Community is the unifying theme of all these tiny home villages. It’s why so many are centered on a communal building, and it’s why organizations like Panza and Veterans Community Project fight so passionately for them. According to the people who’ve built and managed these villages, the sense of community helps so many of their residents — many of whom suffer from PTSD or are survivors of domestic violence — heal.
“When you give people a safe place to call home, good things just start to happen,” says McGrady. “It’s hard for people to imagine, but when someone comes off the street, their sense of safety is just not there. Even just to be in a room where they can lock a door, and feel protected. You start with that and then…. the human interaction, that is talking with neighbors, and neighbors looking out for you.
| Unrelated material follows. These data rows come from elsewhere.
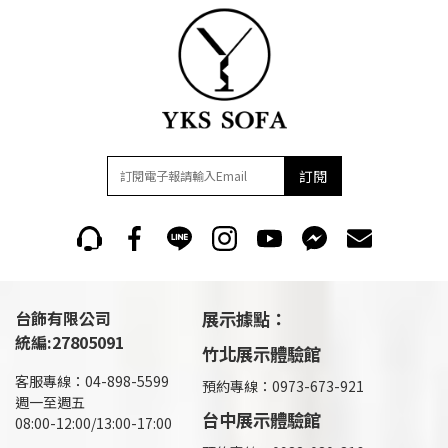
訂閱
台飾有限公司
展示據點：
統編:27805091
竹北展示體驗館
客服專線：04-898-5599
預約專線：0973-673-921
週一至週五
台中展示體驗館
08:00-12:00/13:00-17:00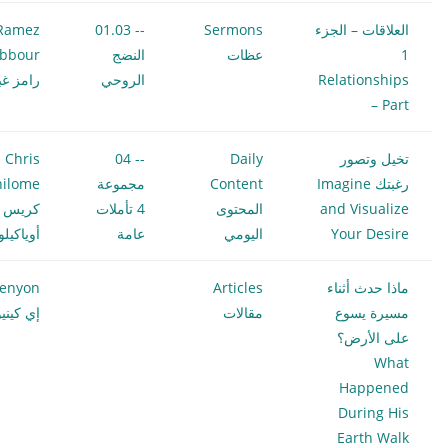
العلاقات – الجزء
Sermons
-- 01.03
Ramez
1
عظات
النضج
bbour
Relationships
الروحي
رامز غب
– Part
تخيل وتصور
Daily
-- 04
Chris
رغبتك Imagine
Content
مجموعة
hilome
and Visualize
المحتوى
4 تأملات
كريس
Your Desire
اليومي
عامة
أوياكيل
ماذا حدث أثناء
Articles
Kenyon
مسيرة يسوع
مقالات
إي كيني
على الأرض؟
What
Happened
During His
Earth Walk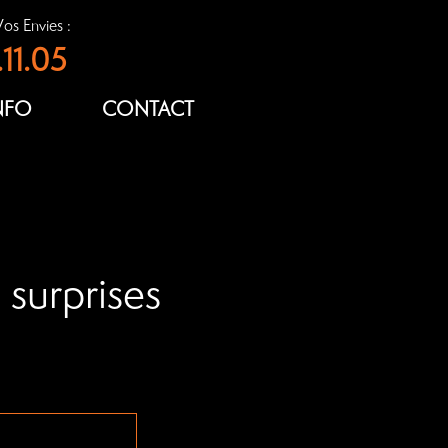
os Envies :
11.05
NFO
CONTACT
 surprises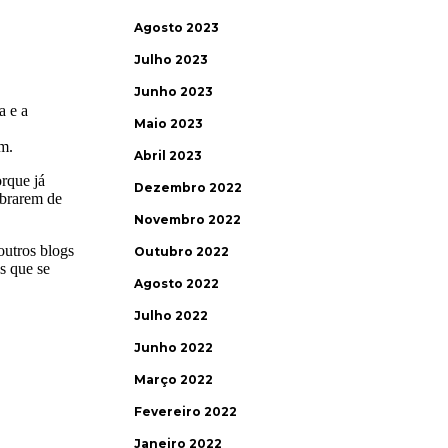
Agosto 2023
Julho 2023
Junho 2023
Maio 2023
Abril 2023
Dezembro 2022
Novembro 2022
Outubro 2022
Agosto 2022
Julho 2022
Junho 2022
Março 2022
Fevereiro 2022
Janeiro 2022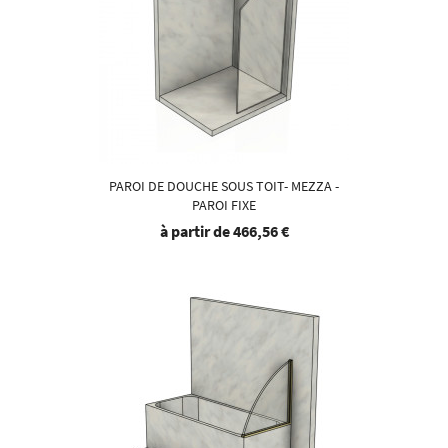
PAROI DE DOUCHE SOUS TOIT- MEZZA -
PAROI FIXE
à partir de
466,56 €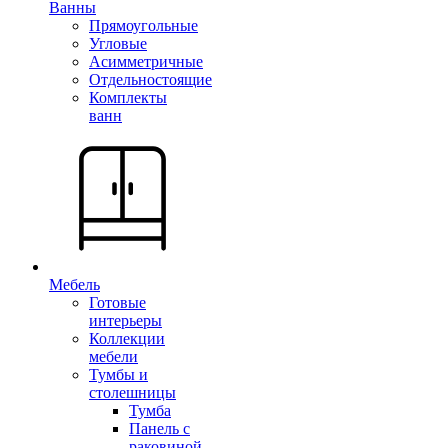
Ванны
Прямоугольные
Угловые
Асимметричные
Отдельностоящие
Комплекты
ванн
Мебель
Готовые
интерьеры
Коллекции
мебели
Тумбы и
столешницы
Тумба
Панель с
раковиной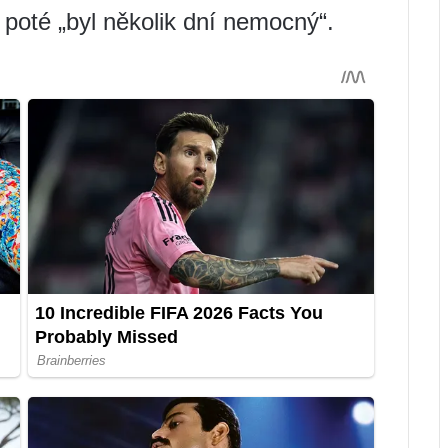
a poté „byl několik dní nemocný“.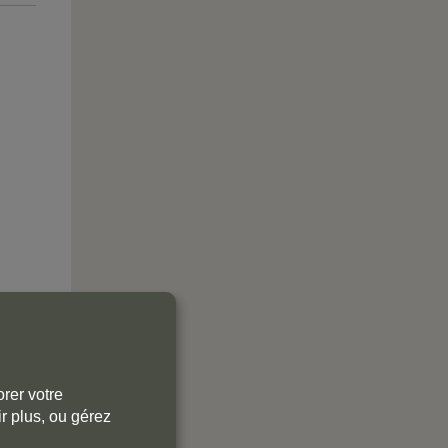
rer votre
r plus, ou gérez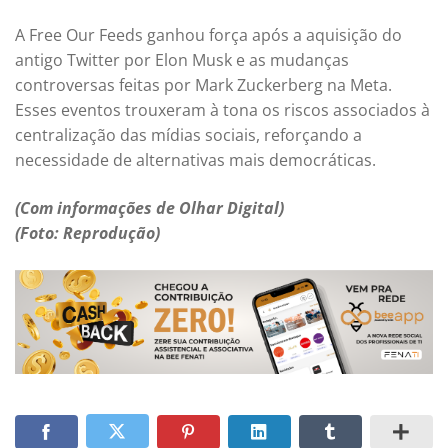
A Free Our Feeds ganhou força após a aquisição do
antigo Twitter por Elon Musk e as mudanças
controversas feitas por Mark Zuckerberg na Meta.
Esses eventos trouxeram à tona os riscos associados à
centralização das mídias sociais, reforçando a
necessidade de alternativas mais democráticas.
(Com informações de Olhar Digital)
(Foto: Reprodução)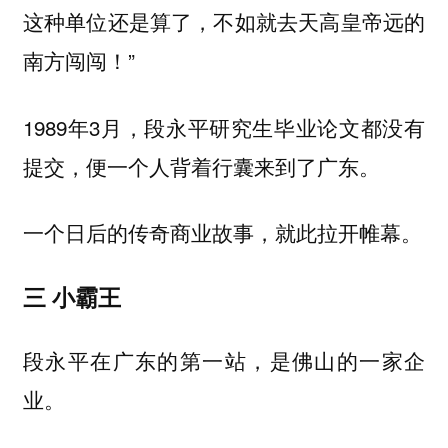
这种单位还是算了，不如就去天高皇帝远的
南方闯闯！”
1989年3月，段永平研究生毕业论文都没有
提交，便一个人背着行囊来到了广东。
一个日后的传奇商业故事，就此拉开帷幕。
三 小霸王
段永平在广东的第一站，是佛山的一家企
业。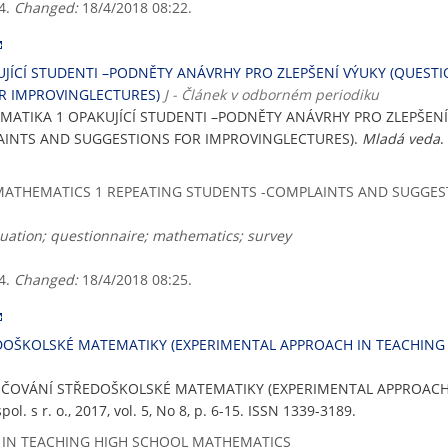
4.
Changed:
18/4/2018 08:22.
ÍCÍ STUDENTI –PODNĚTY ANÁVRHY PRO ZLEPŠENÍ VÝUKY (QUEST
R IMPROVINGLECTURES)
J - Článek v odborném periodiku
ATIKA 1 OPAKUJÍCÍ STUDENTI –PODNĚTY ANÁVRHY PRO ZLEPŠENÍ
AINTS AND SUGGESTIONS FOR IMPROVINGLECTURES).
Mladá veda
.
ATHEMATICS 1 REPEATING STUDENTS -COMPLAINTS AND SUGGES
luation; questionnaire; mathematics; survey
4.
Changed:
18/4/2018 08:25.
EDOŠKOLSKÉ MATEMATIKY (EXPERIMENTAL APPROACH IN TEACHIN
VYUČOVÁNÍ STŘEDOŠKOLSKÉ MATEMATIKY (EXPERIMENTAL APPROAC
l. s r. o., 2017, vol. 5, No 8, p. 6-15. ISSN 1339-3189.
IN TEACHING HIGH SCHOOL MATHEMATICS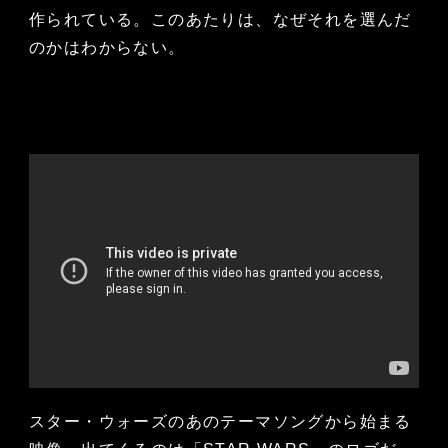
作られている。このあたりは、なぜそれを選んだ
のかはわからない。
スター・ウォーズのあのテーマソングから始まる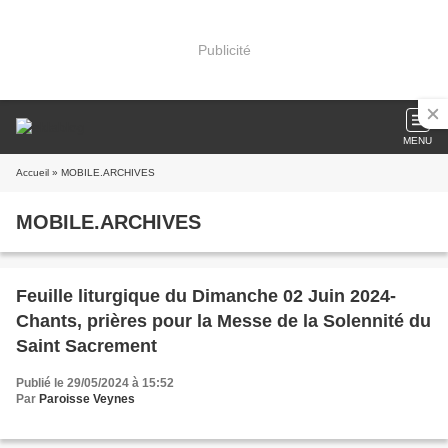
Publicité
MENU
Accueil
» MOBILE.ARCHIVES
MOBILE.ARCHIVES
Feuille liturgique du Dimanche 02 Juin 2024-
Chants, prières pour la Messe de la Solennité du
Saint Sacrement
Publié le 29/05/2024 à 15:52
Par
Paroisse Veynes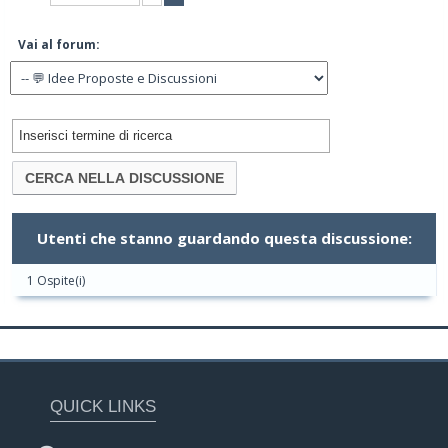
Vai al forum:
Utenti che stanno guardando questa discussione:
1 Ospite(i)
QUICK LINKS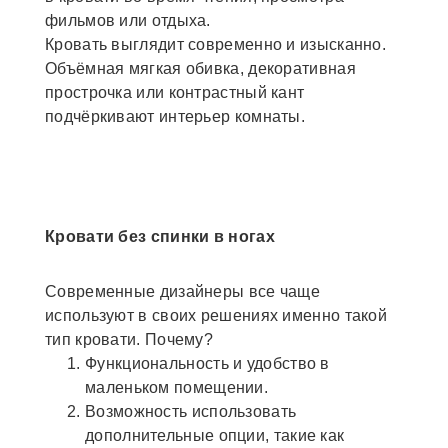
фильмов или отдыха.
Кровать выглядит современно и изысканно.
Объёмная мягкая обивка, декоративная
прострочка или контрастный кант
подчёркивают интерьер комнаты.
Кровати без спинки в ногах
Современные дизайнеры все чаще
используют в своих решениях именно такой
тип кровати. Почему?
Функциональность и удобство в
маленьком помещении.
Возможность использовать
дополнительные опции, такие как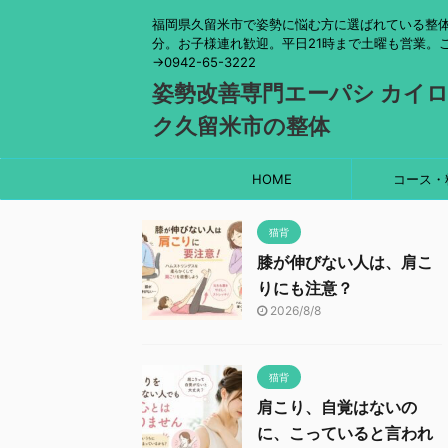
福岡県久留米市で姿勢に悩む方に選ばれている整体
分。お子様連れ歓迎。平日21時まで土曜も営業。
→0942-65-3222
姿勢改善専門エーパシ カイ
ク久留米市の整体
HOME
コース・
猫背
膝が伸びない人は、肩こ
りにも注意？
2026/8/8
猫背
肩こり、自覚はないの
に、こっていると言われ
One of the things we’ve seen the last two years in Quixote is a lot of folks as they get spiritually healed and are doing better, going back to college, getting jobs, or just being safe in their homes, get reconnected to lost family. We see a lot of children and grandchildren at the village on the weekends.”
McGrady hopes to see similar results in Panza’s next two projects, both of which are designed for homeless veterans. But he has bigger ambitions for the future. In addition to building more communities, he hopes to “light a fire under private development,” in order to get villages built for low-income residents who are not yet homeless but vulnerable. Tiny homes, he believes, are not just a solution to homelessness but a means to prevent it.
Meyer is excited to bring the Veterans Community Project to new cities in 2018. The group is currently working on a village in Nashville, and has identified three other cities for potential projects this year. (Although he couldn’t disclose two of them, Meyer says one target is the greater St. Louis area.) “We actually catalog it, how many requests we receive from an organization to us,” he says. “We’ve received well over 600 requests just within the last year. So we’re actively trying to grow and we hope that we’ll continue to start springing up in cities all across the United States.”
Morales-Ferrand, meanwhile, hopes the San Jose project will prove the pilot program is worth replicating across San Jose. But she also hopes it will shatter some long-held stereotypes. “Our builder is going to be Habitat for Humanity,” she says. “And I would really love to envision homeless people constructing with their soon to be neighbors. That on these sites, we begin to confront our own stereotypes. It seems like we’re so polarized right now, even on this issue. People have a human connection and if they can actually meet someone who’s homeless and can talk to them about their experience, we can overcome some of the fear.”